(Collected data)
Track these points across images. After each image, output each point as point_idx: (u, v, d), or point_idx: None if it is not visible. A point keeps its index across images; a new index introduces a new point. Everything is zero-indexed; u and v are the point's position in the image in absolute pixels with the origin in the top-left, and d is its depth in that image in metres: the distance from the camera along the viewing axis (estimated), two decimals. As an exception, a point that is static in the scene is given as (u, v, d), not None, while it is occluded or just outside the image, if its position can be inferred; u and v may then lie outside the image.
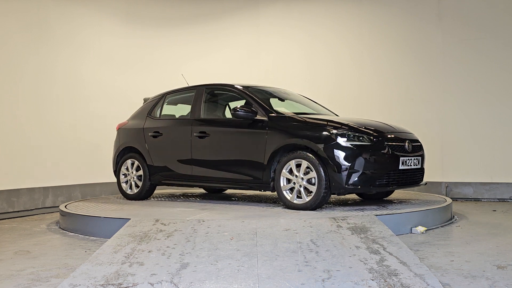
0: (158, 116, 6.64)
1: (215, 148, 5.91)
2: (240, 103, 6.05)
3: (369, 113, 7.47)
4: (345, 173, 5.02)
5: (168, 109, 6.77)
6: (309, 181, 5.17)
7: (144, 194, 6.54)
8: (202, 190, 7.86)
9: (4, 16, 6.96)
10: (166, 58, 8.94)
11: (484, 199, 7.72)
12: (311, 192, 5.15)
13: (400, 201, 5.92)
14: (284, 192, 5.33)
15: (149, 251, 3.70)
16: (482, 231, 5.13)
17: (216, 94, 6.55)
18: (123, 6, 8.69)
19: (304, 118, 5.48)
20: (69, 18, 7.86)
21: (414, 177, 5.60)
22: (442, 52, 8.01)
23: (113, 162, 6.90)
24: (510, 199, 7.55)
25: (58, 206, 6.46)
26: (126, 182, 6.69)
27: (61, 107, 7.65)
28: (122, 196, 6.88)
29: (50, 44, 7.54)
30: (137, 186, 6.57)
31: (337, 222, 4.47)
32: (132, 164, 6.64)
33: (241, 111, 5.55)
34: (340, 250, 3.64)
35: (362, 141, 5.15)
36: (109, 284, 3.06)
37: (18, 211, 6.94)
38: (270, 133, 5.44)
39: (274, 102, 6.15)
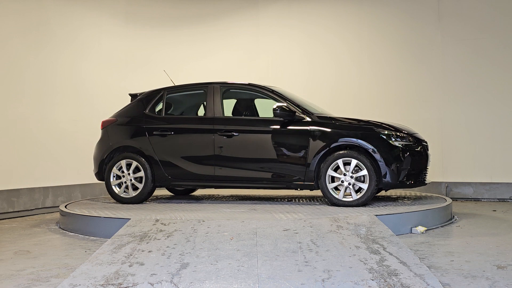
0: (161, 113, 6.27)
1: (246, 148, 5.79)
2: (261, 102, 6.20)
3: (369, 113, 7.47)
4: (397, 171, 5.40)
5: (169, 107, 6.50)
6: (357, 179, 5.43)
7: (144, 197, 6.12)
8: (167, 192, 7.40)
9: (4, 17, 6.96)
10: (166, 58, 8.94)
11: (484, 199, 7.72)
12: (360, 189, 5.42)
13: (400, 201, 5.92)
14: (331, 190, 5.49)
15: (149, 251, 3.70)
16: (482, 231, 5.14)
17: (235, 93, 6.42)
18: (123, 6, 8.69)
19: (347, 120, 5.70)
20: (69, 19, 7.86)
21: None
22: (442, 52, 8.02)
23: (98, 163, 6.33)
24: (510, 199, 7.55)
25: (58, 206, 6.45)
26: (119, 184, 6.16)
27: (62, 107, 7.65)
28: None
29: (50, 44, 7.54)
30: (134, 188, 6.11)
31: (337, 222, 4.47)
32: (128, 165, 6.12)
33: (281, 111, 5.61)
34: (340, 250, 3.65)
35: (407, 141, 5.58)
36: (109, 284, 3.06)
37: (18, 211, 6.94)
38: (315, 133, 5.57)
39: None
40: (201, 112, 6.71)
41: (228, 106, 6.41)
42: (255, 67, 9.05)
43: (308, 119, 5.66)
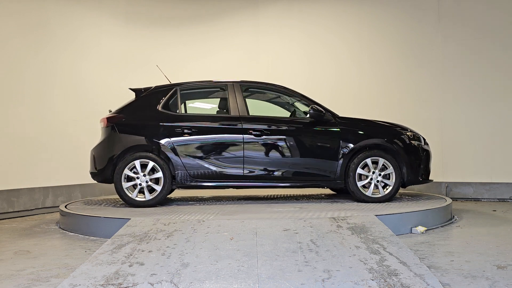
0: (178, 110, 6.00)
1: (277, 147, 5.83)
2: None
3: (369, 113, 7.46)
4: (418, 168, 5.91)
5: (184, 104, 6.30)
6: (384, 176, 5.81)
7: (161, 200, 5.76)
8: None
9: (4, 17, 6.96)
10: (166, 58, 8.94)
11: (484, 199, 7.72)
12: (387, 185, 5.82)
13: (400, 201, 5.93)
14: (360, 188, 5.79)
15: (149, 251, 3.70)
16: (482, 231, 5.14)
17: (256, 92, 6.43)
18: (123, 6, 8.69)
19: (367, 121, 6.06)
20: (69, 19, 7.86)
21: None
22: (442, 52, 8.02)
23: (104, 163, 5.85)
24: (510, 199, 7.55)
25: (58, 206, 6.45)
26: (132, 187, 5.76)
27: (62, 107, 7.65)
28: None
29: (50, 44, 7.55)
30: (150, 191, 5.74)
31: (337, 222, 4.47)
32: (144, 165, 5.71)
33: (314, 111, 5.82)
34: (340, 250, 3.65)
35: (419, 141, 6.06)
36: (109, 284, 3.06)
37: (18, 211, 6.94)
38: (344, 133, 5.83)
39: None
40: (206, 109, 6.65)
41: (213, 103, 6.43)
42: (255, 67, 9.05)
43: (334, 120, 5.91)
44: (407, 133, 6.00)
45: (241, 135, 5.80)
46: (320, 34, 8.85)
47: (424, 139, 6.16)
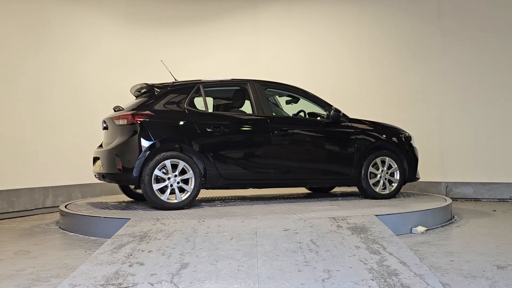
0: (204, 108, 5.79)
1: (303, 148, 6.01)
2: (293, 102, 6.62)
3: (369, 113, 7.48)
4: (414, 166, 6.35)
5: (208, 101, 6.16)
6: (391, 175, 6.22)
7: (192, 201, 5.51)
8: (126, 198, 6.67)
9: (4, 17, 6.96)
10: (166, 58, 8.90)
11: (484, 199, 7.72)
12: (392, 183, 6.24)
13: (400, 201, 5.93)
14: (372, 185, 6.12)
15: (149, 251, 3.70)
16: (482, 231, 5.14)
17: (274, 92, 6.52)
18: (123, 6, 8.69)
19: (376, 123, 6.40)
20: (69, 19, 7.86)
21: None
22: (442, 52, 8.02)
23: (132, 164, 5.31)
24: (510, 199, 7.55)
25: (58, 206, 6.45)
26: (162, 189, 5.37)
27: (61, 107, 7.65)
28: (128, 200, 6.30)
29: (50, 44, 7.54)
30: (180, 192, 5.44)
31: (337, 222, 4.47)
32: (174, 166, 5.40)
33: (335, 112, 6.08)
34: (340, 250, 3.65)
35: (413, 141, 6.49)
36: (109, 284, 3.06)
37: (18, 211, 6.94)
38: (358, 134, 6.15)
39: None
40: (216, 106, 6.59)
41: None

▶ _EXERCISE DESCRIPTION_
Return word for word the lines from the beginning of the entries through the line that contains "38: (270, 133, 5.44)", both ends included, but no pictures.

▶ _EXERCISE OUTPUT_
Track these points across images. After each image, output each point as point_idx: (u, v, d), or point_idx: None if it is not visible. A point keeps its index across images; a new index introduces a new point. Everything is zero-indexed; u and v are the point's position in the image in absolute pixels with the origin in the top-left, and d is its depth in that image in metres: the distance from the camera along the viewing axis (estimated), two decimals. As an exception, a point that is static in the scene is given as (u, v, d), not None, while it is occluded or just outside the image, if its position can be inferred; u and v may then lie outside the image.
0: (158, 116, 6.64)
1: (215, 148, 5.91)
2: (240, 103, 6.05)
3: (369, 113, 7.47)
4: (345, 173, 5.02)
5: (168, 109, 6.77)
6: (309, 181, 5.17)
7: (144, 194, 6.54)
8: (202, 190, 7.86)
9: (4, 16, 6.96)
10: (166, 58, 8.94)
11: (484, 199, 7.72)
12: (311, 192, 5.15)
13: (400, 201, 5.92)
14: (284, 192, 5.33)
15: (149, 251, 3.70)
16: (482, 231, 5.13)
17: (216, 94, 6.55)
18: (123, 6, 8.69)
19: (304, 118, 5.48)
20: (69, 18, 7.86)
21: (414, 177, 5.60)
22: (442, 52, 8.01)
23: (113, 162, 6.90)
24: (510, 199, 7.55)
25: (58, 206, 6.46)
26: (126, 182, 6.69)
27: (61, 107, 7.65)
28: (122, 196, 6.88)
29: (50, 44, 7.54)
30: (137, 186, 6.57)
31: (337, 222, 4.47)
32: (132, 164, 6.64)
33: (241, 111, 5.55)
34: (340, 250, 3.64)
35: (362, 141, 5.15)
36: (109, 284, 3.06)
37: (18, 211, 6.94)
38: (270, 133, 5.44)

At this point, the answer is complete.